Rethinking Positive and Negative Liberty

Author : Maria Dimova-Cookson
Publisher : Routledge
Page : 252 pages
File Size : 47,7 Mb
Release : 2019-09-04
Category : Political Science
ISBN : 9780429766206

Get Book

Rethinking Positive and Negative Liberty by Maria Dimova-Cookson Pdf

This book argues that the distinction between positive and negative freedom remains highly pertinent today, despite having fallen out of fashion in the late twentieth century. It proposes a new reading of this distinction for the twenty-first century, building on the work of Constant, Green and Berlin who led the historical development of these ideas. The author defends the idea that freedom is a dynamic interaction between two inseparable, yet sometimes fundamentally, opposed positive and negative concepts – the yin and yang of freedom. Positive freedom is achieved when one succeeds in doing what is right, while negative freedom is achieved when one is able to advance one’s wellbeing. In an environment of culture wars, resurging populism and challenge to progressive liberal values, recognising the duality of freedom can help us better understand the political dilemmas we face and point the way forward. The book analyses the duality of freedom in more philosophical depth than previous studies and places it within the context of both historical and contemporary political thinking. It will be of interest to students and scholars of liberalism and political theory.
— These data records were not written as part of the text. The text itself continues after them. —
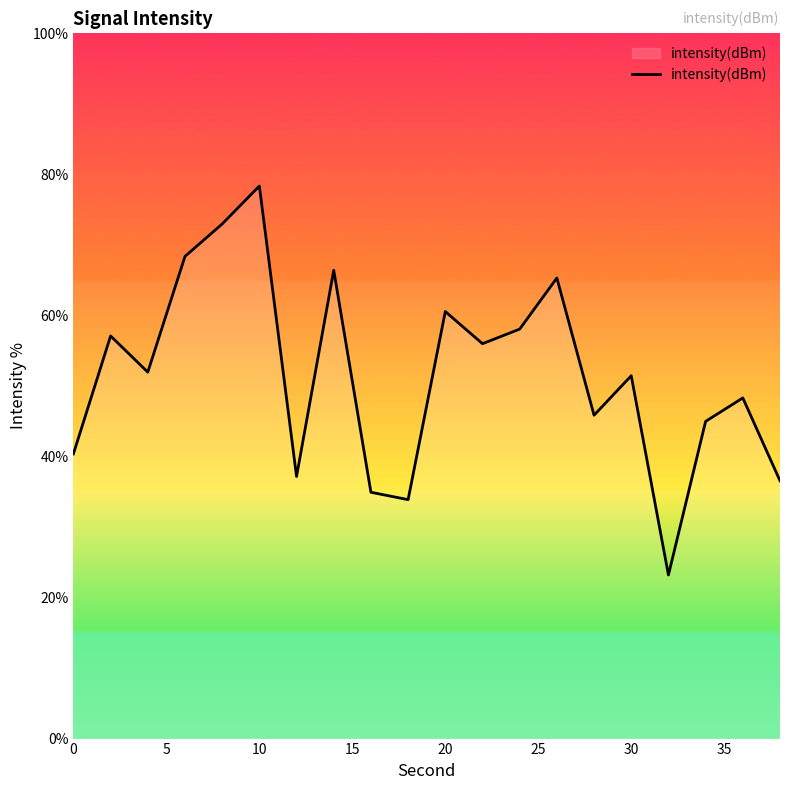

What is the difference between the maximum and minimum values?

55.1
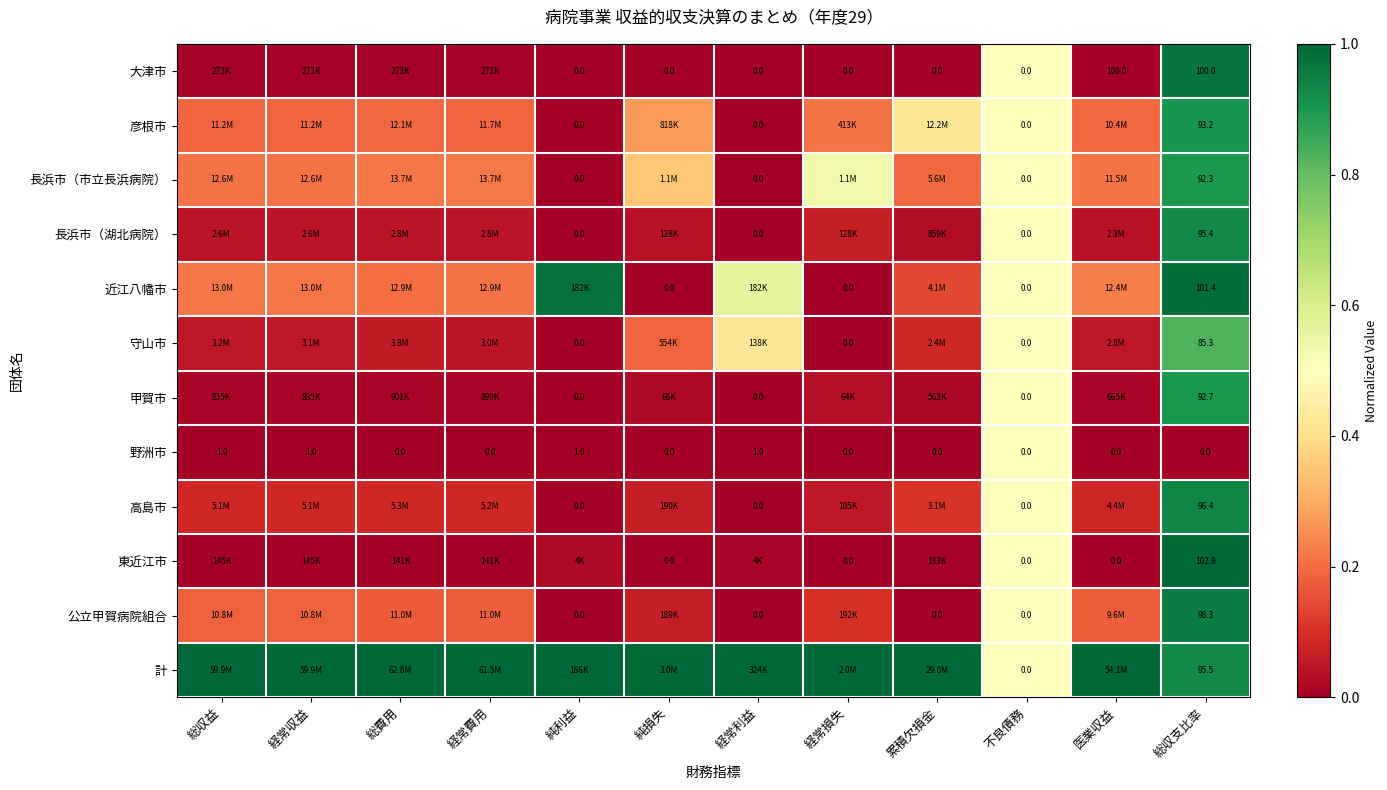

True or false: 近江八幡市 has a value of 0.9 at 経常利益.

False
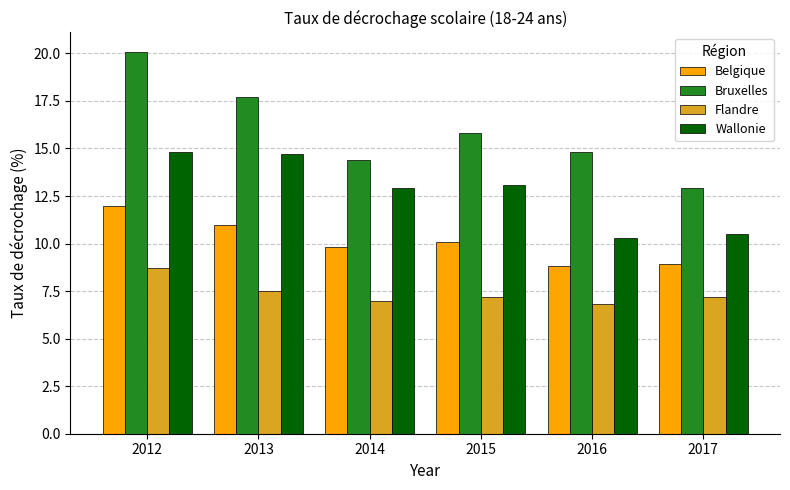

What is the value of the Wallonie bar at the 5th from the left?

10.3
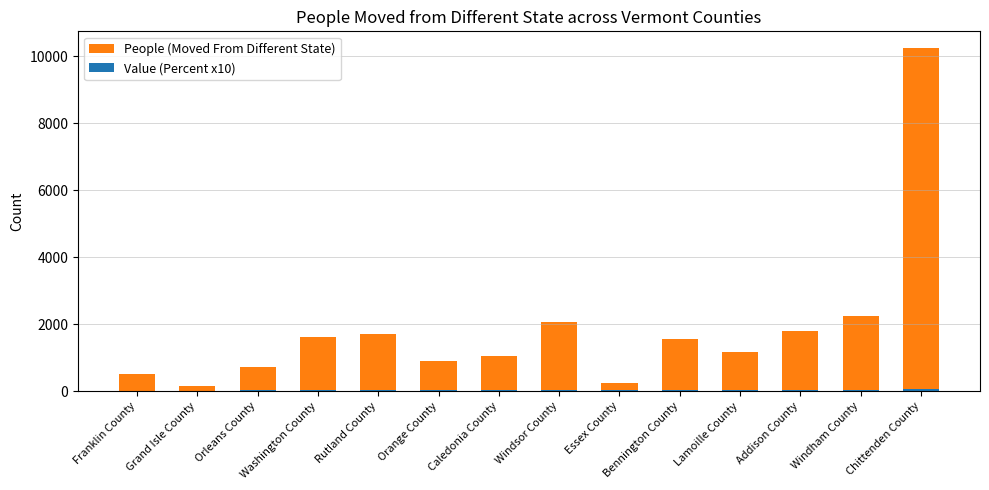

Rank the series by their average value, from lowest to highest.

Value (Percent x10), People (Moved From Different State)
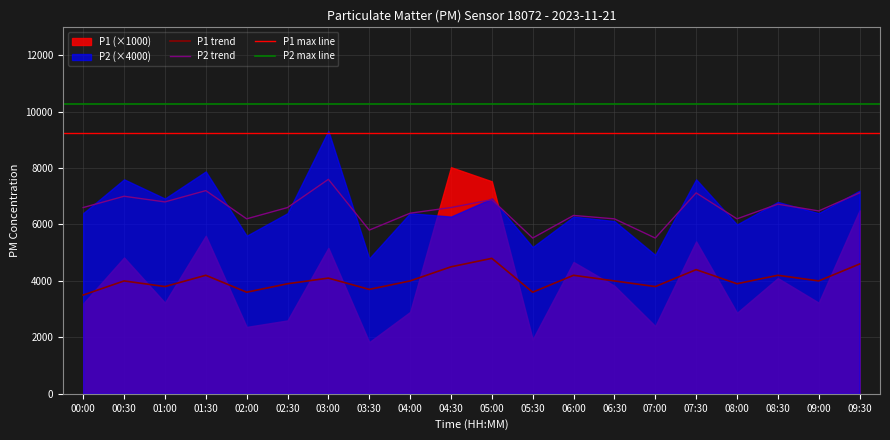

How many values in the P1_smooth series are below 4000?

8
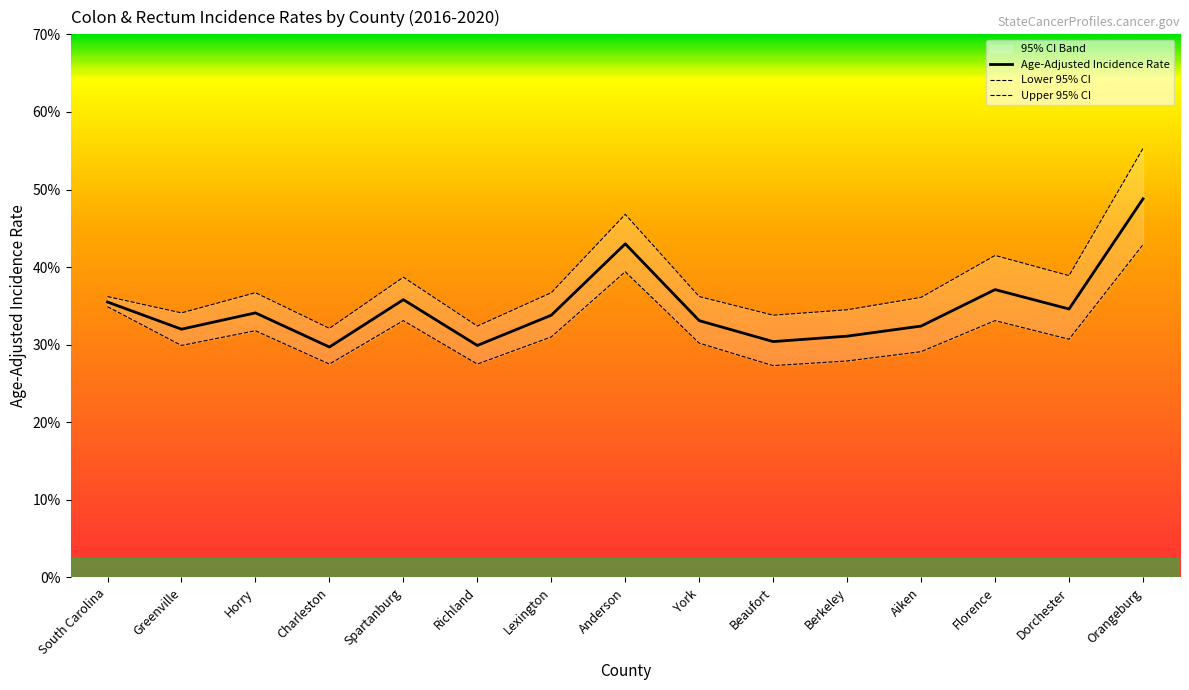

True or false: Upper 95% CI and Age-Adjusted Incidence Rate intersect in this chart.

False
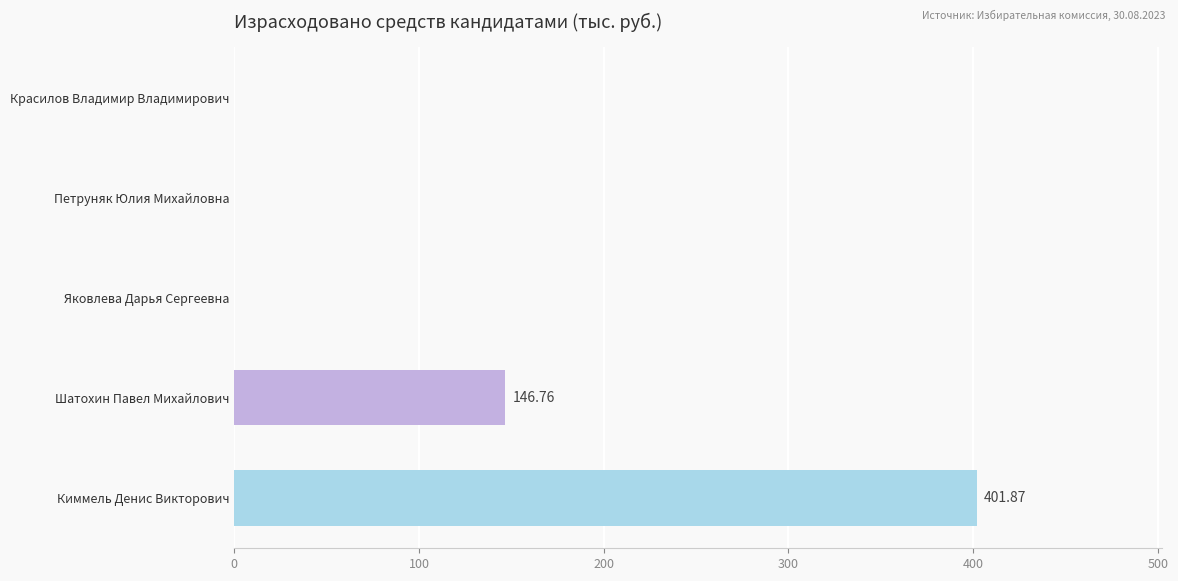

Does the chart contain stacked bars?

No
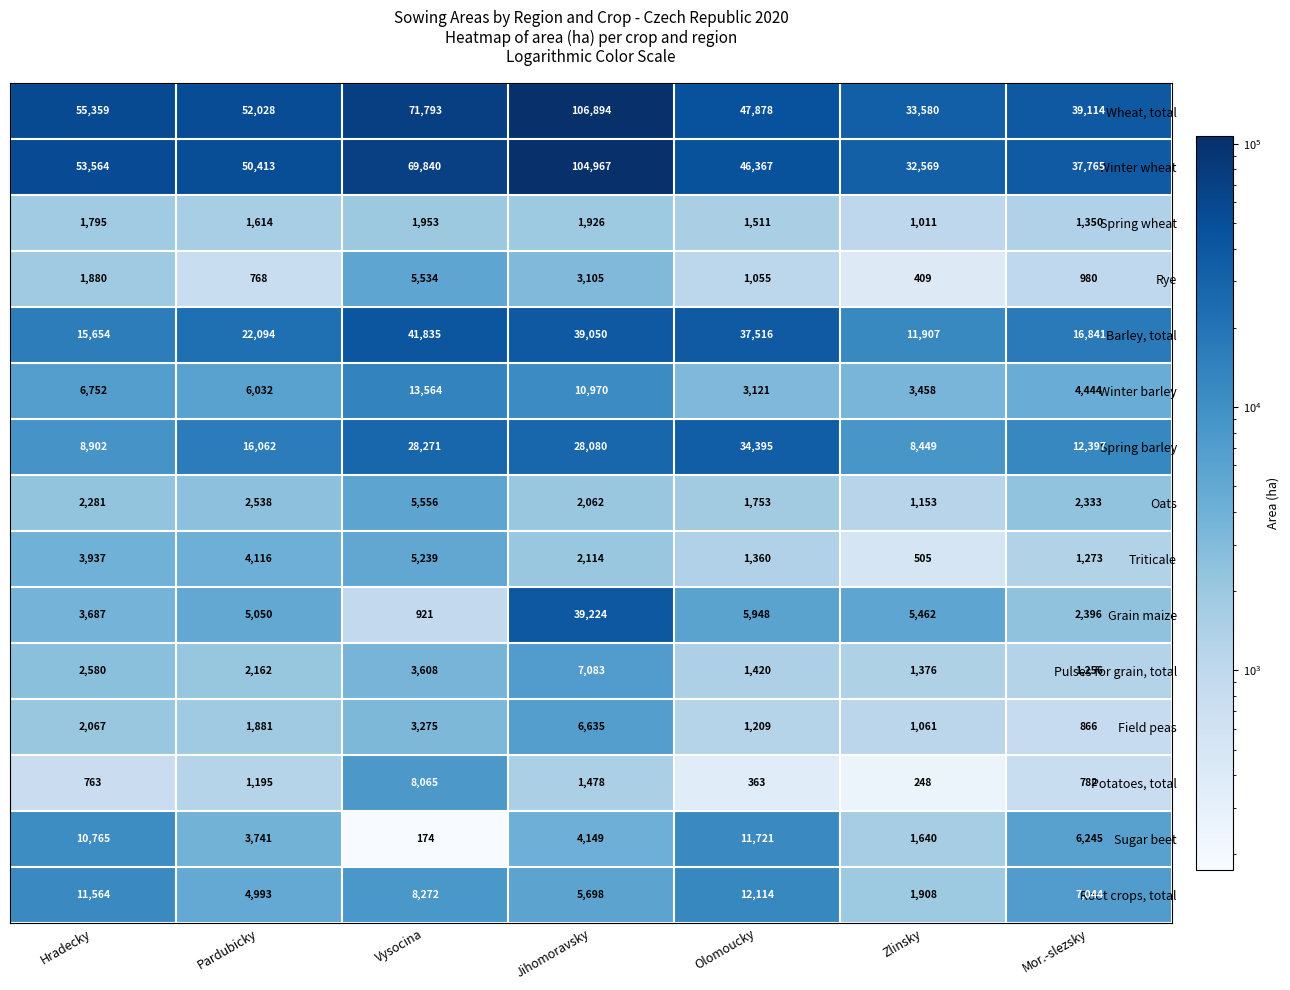

At which label is Field peas closest to 3750?

Vysocina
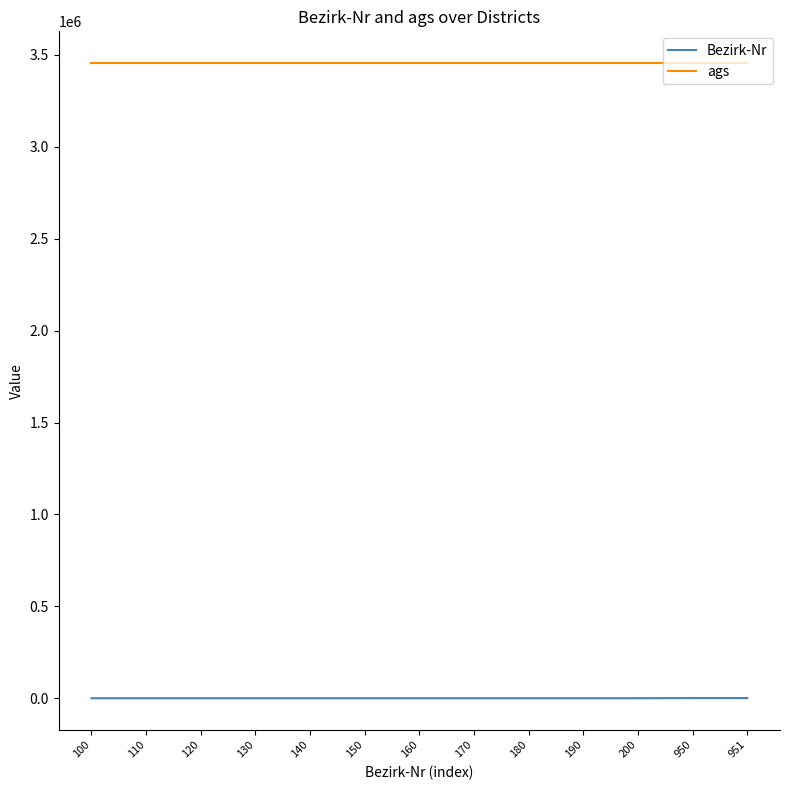

What is the average value of the Bezirk-Nr series?

273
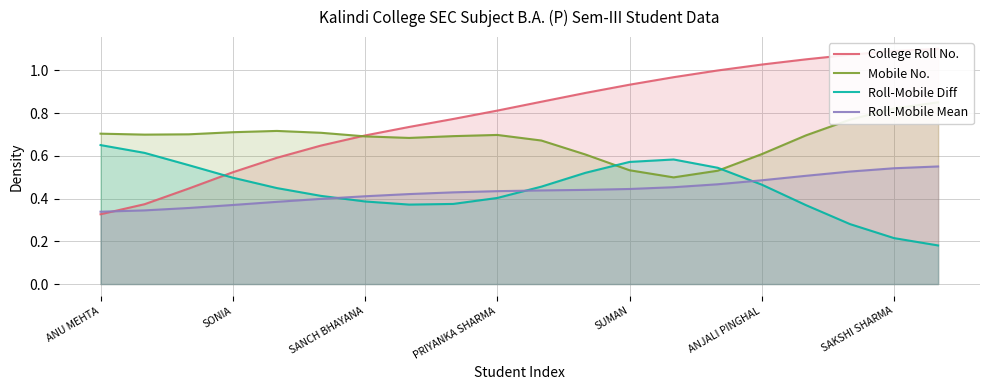

Rank the series by their maximum value, from lowest to highest.

Roll-Mobile Mean, Roll-Mobile Diff, Mobile No., College Roll No.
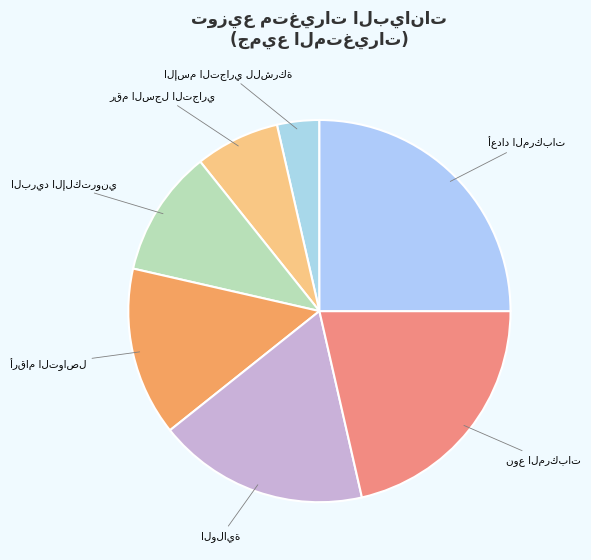

Is it true that أرقام التواصل is 25% of the pie?

False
British Idealism: A History

Author : W. J. Mander
Publisher : Oxford University Press
Page : 128 pages
File Size : 42,8 Mb
Release : 2011-05-12
Category : Philosophy
ISBN : 9780191618543

Get Book

British Idealism: A History by W. J. Mander Pdf

W. J. Mander presents the first ever synoptic history of British Idealism, the philosophical school which dominated English-language philosophy from the 1860s through to the early years of the following century. Offering detailed examination of the origins, growth, development, and decline of this mode of thinking, British Idealism: A History restores to its proper place this now almost wholly forgotten period of philosophical history. Through clear explanation of its characteristic concepts and doctrines, and paying close attention to the published works of its philosophers, the volume provides a full-length history of this vital school for those wishing to fill a gap in their knowledge of the history of British Philosophy, while its detailed notes and bibliography will guide the more dedicated scholar who wishes to examine further their distinctive brand of philosophy. By covering all major philosophers involved in the movement (not merely the most famous ones like Bradley, Green, McTaggart, and Bosanquet but the lesser known figures like the Caird brothers, Henry Jones, A.S.Pringle-Pattison, and R.B.Haldane) and by looking at all branches of philosophy (not just the familiar topics of ethics, political thought, and metaphysics but also the less well documented work on logic, religion, aesthetics, and the history of philosophy), British Idealism: A History brings out the movement's complex living pattern of unity and difference; something which other more superficial accounts have tended to obscure.